JJLondon · 31/05/2024 08:47

Thank you all for your replies, I've read them all several times over. I do really struggle to be assertive @Unexpectedlysinglemum but I wouldn't say I'm scared of how he'd react if I changed. More that I just want to avoid an argument. I definitely need to tell him rather than asking and change the way I phrase things.

In one of the arguments last night I said so does this mean you're not going to your gig on Saturday night and he said it would be spiteful to ask him to cancel.

OP posts:
Unexpectedlysinglemum · 31/05/2024 10:07

JJLondon · 31/05/2024 08:47

Thank you all for your replies, I've read them all several times over. I do really struggle to be assertive @Unexpectedlysinglemum but I wouldn't say I'm scared of how he'd react if I changed. More that I just want to avoid an argument. I definitely need to tell him rather than asking and change the way I phrase things.

In one of the arguments last night I said so does this mean you're not going to your gig on Saturday night and he said it would be spiteful to ask him to cancel.

Again that's a control thing. He knows you want to be a fair and kind person and avoid being 'spiteful' so he weaponizes that.

Blackbeardsvest · 31/05/2024 10:39

When he said he 'wasn't comfortable' with you going out did he explain exactly what he was uncomfortable about OP? Was it looking after DC solo, or you being out 'on the town', or something else? None of the possible reasons make his reaction ok btw, just trying to work out which kind of dickhead he is.

Olivia2495 · 31/05/2024 11:33

Just before I was about to start getting ready I ask if he's sure it's OK I go

He isn't your dad. Why are you giving him so much power over you?

yellowsmileyface · 31/05/2024 11:36

So it's unfair of you to make him feel guilty for asking you to stay home, but he's allowed to make you feel guilty for asking if he's still going out on Saturday? Such obvious double standards.

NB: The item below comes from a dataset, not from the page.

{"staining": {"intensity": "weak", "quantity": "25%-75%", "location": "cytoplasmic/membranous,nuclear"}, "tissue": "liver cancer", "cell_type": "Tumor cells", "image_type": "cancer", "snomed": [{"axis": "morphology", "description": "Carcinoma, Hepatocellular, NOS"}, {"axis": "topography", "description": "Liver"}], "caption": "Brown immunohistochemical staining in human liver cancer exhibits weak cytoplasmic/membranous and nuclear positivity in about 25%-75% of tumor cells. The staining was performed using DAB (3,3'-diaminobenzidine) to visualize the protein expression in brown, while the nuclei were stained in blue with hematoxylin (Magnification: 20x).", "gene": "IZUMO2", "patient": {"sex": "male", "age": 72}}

I think you need to have a serious conversation and tell him he needs to be more hands on with the baby, and you need your time to yourself. In the future, if you've already agreed to some time to yourself, don't double check with him if it's okay.

If he's really reluctant to step up to his parental responsibilities, you might need to reconsider your future with him. But for now, make it clear that he really isn't doing enough and there's going to need to be some changes.

JJLondon · 31/05/2024 16:00

@Blackbeardsvest it was that he wasn't comfortable looking after our little man. He's teething at the moment and woke up screaming in pain the other night, he was worried he'd do that while I was out and he wouldn't be able to calm him down. Which like you said, still isn't OK.

He just cant see the double standards of it being OK for him to leave me flying solo on Saturday so he can go out. Apparently I'm spiteful for even bringing it up and he's the reasonable one because he apologised first... I don't see I had anything to apologise for!